=== SOURCE TEXT ===
=== Begin Enclosure ===

Date: Wed, 23 Oct 2019 13:05:47 -0700
Message-ID: <CAKOZuetKkM=PK2QA8LdXwM8cM8qJvFu4u5bjePWai3XRnHe-pA@mail.gmail.com> (raw)
In-Reply-To: <20191023190959.GA9902@redhat.com>

On Wed, Oct 23, 2019 at 12:10 PM Andrea Arcangeli <aarcange@redhat.com> wrote:
> On Sat, Oct 12, 2019 at 06:14:23PM -0700, Andy Lutomirski wrote:
> > [adding more people because this is going to be an ABI break, sigh]
>
> That wouldn't break the ABI, no more than when if you boot a kernel
> built with CONFIG_USERFAULTFD=n.

The change Andy is proposing would convert programs that work with
CONFIG_USERFAULTFD=y today into programs that don't work with
CONFIG_USERFAULTFD. Whether that counts as an ABI break is above my
ability to decide, but IMHO, I think it should count. Such a change at
least merits more-than-usual scrutiny. I'd love to get Linus's
opinion.

> All non-cooperative features can be removed any time in a backwards
> compatible way, the only precaution is to mark their feature bits as
> reserved so they can't be reused for something else later.

=== End Enclosure ===

=== REQUIRED ACTIONS ===
1. Return the passage of the userfaultfd email starting at "Date: Wed, 23" and ending at "built with CONFIG_USERFAULTFD=n.".
2. In the userfaultfd email, what is the only precaution needed when removing non-cooperative features?
3. In the userfaultfd email, why does Andrea Arcangeli say the change wouldn't break the ABI?

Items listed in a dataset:
=== Begin Enclosure ===

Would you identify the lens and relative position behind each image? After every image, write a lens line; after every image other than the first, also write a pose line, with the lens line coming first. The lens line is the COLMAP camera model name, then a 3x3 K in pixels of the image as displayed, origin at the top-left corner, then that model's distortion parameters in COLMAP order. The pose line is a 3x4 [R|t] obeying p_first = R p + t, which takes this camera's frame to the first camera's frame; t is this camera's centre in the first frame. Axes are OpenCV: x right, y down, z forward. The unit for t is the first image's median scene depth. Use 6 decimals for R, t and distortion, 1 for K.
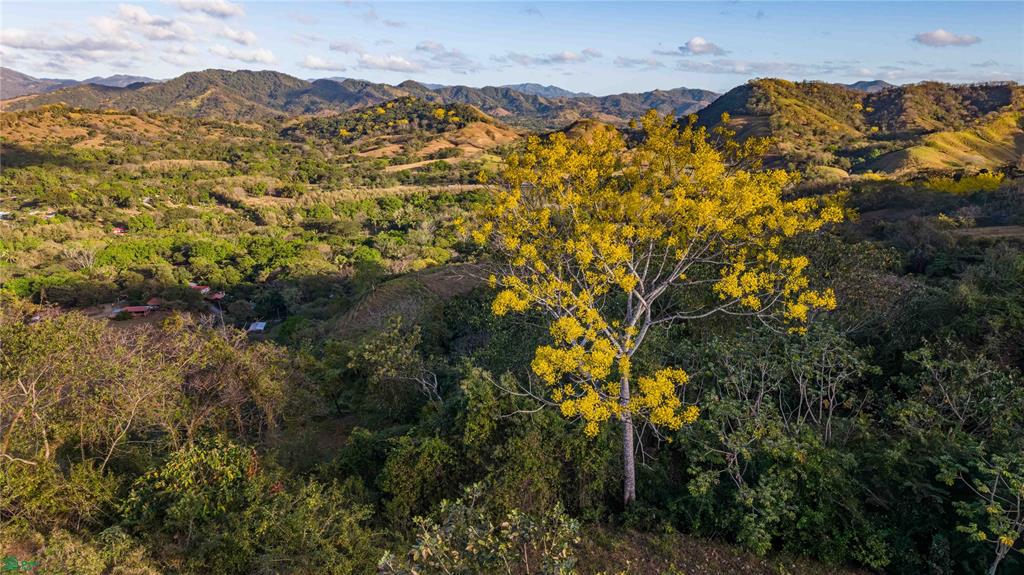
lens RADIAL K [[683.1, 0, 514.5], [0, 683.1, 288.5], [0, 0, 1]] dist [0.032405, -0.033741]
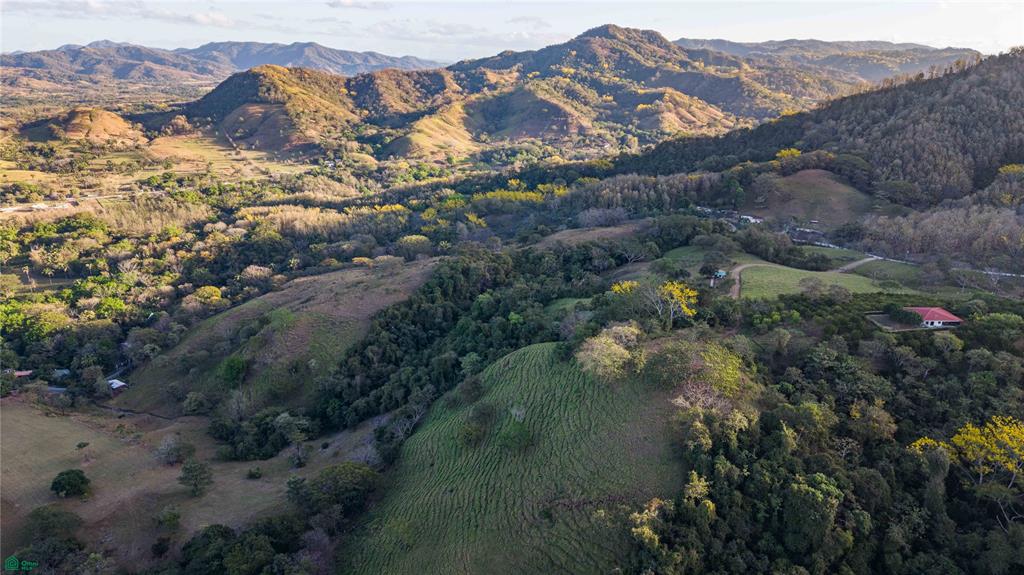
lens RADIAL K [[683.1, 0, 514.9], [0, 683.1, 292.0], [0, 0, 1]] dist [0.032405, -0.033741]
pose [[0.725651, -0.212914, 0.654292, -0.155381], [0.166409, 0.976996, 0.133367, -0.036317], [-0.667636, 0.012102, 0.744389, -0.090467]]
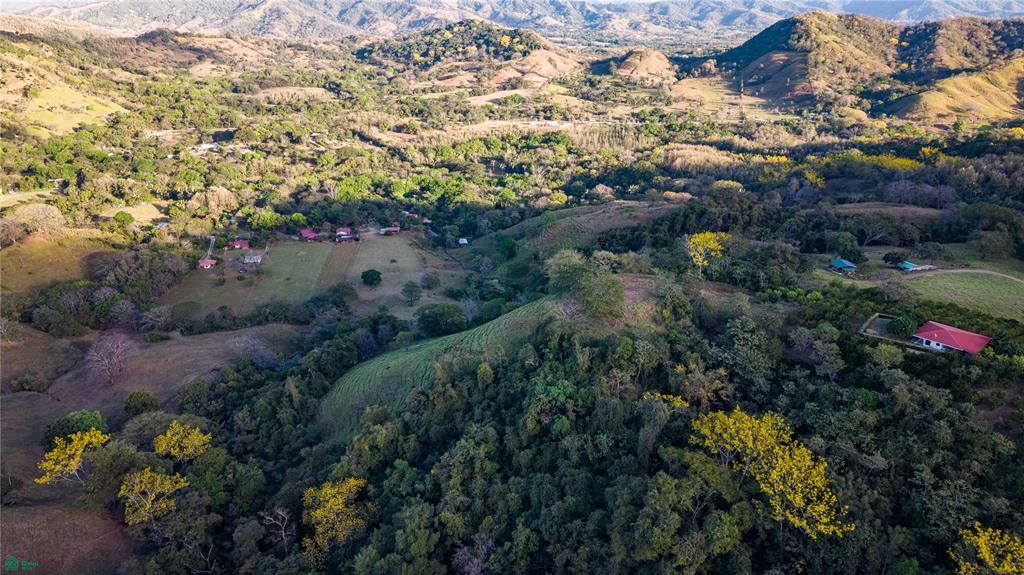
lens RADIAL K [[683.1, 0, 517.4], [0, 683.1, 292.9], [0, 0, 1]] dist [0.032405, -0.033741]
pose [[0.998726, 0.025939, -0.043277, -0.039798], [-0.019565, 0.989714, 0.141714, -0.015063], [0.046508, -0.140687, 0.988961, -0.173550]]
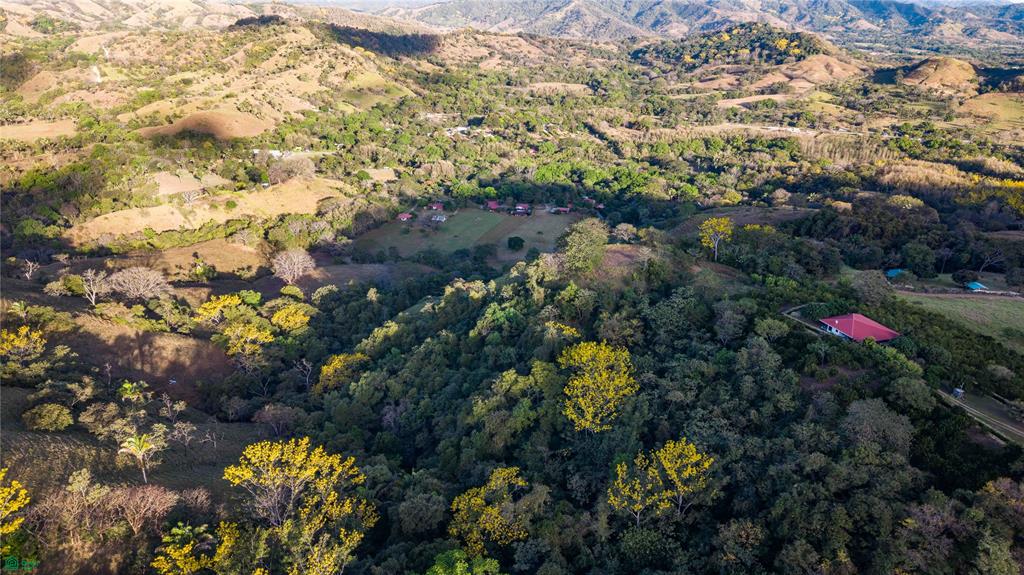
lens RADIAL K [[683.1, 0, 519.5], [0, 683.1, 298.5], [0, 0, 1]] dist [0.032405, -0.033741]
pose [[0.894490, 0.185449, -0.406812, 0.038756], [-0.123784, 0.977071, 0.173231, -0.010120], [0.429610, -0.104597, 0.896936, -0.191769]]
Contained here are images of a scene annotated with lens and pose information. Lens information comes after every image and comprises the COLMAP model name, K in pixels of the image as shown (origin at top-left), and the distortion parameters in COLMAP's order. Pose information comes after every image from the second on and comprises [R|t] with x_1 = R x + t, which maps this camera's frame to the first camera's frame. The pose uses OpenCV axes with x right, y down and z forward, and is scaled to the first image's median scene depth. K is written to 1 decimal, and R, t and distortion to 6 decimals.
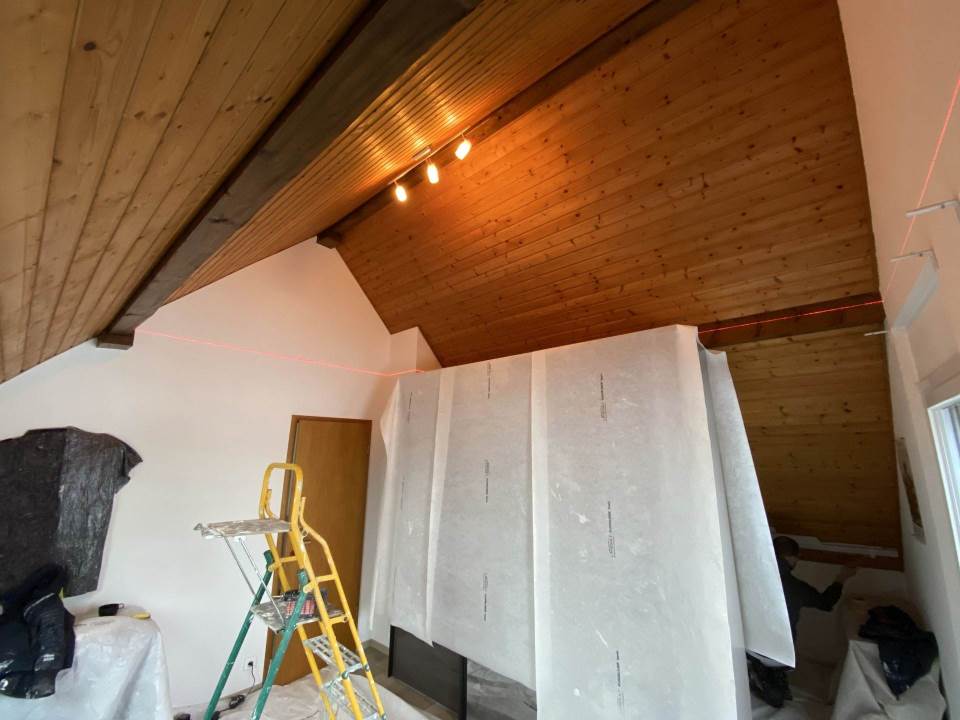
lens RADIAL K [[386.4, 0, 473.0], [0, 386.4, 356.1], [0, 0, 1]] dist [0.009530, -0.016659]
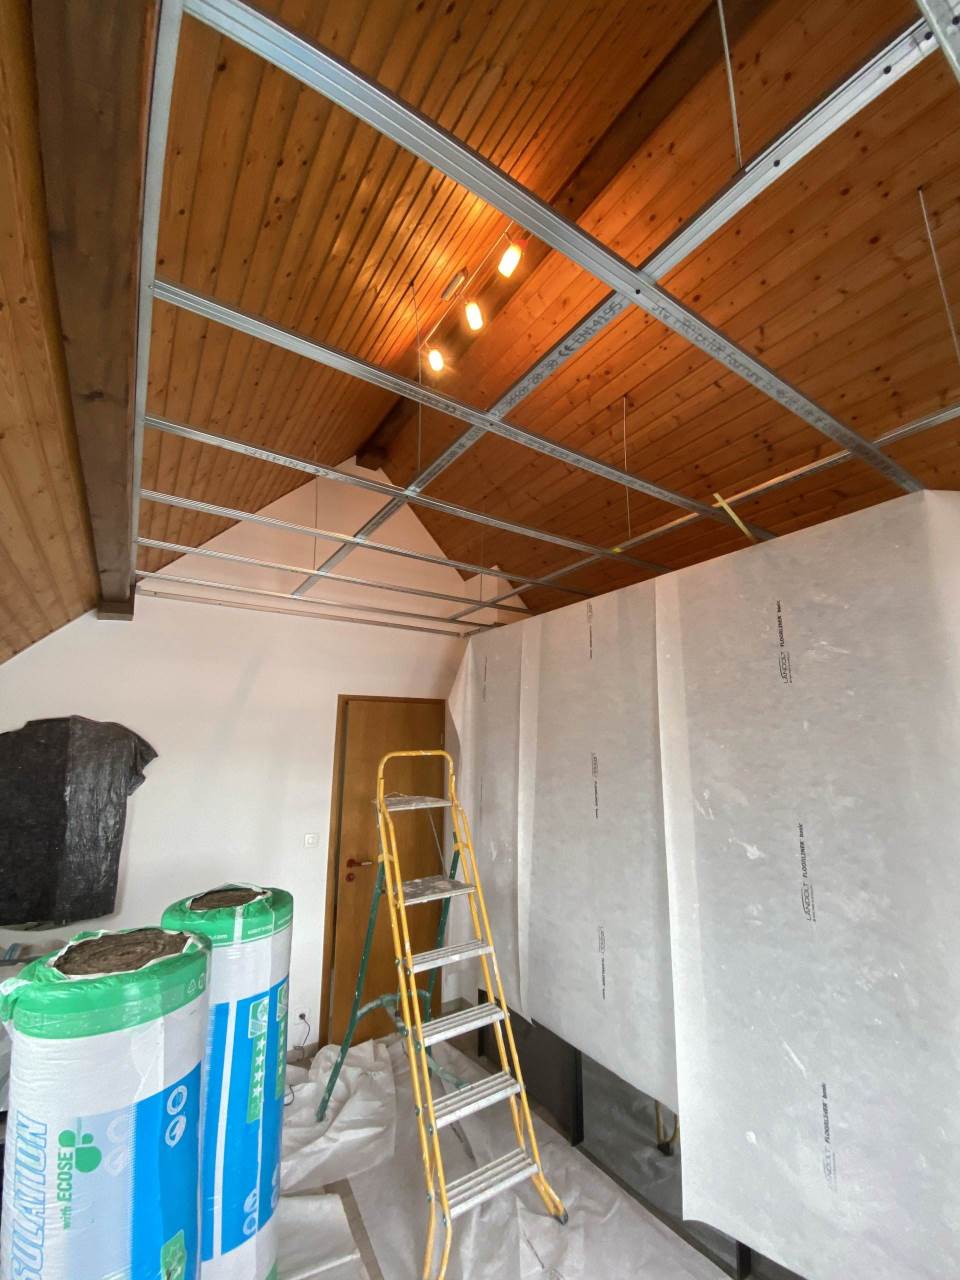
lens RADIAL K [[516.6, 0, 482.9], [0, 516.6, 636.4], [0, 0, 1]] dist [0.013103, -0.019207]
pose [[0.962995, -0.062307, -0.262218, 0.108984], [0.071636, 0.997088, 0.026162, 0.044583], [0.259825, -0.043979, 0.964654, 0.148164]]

=== End Enclosure ===

=== OUTPUTS BY TASK ===
1.
Date: Wed, 23 Oct 2019 13:05:47 -0700
Message-ID: <CAKOZuetKkM=PK2QA8LdXwM8cM8qJvFu4u5bjePWai3XRnHe-pA@mail.gmail.com> (raw)
In-Reply-To: <20191023190959.GA9902@redhat.com>

On Wed, Oct 23, 2019 at 12:10 PM Andrea Arcangeli <aarcange@redhat.com> wrote:
> On Sat, Oct 12, 2019 at 06:14:23PM -0700, Andy Lutomirski wrote:
> > [adding more people because this is going to be an ABI break, sigh]
>
> That wouldn't break the ABI, no more than when if you boot a kernel
> built with CONFIG_USERFAULTFD=n.

2. Their feature bits must be marked as reserved so they can't be reused for something else later.

3. He argues that it would break the ABI no more than booting a kernel built with CONFIG_USERFAULTFD=n does.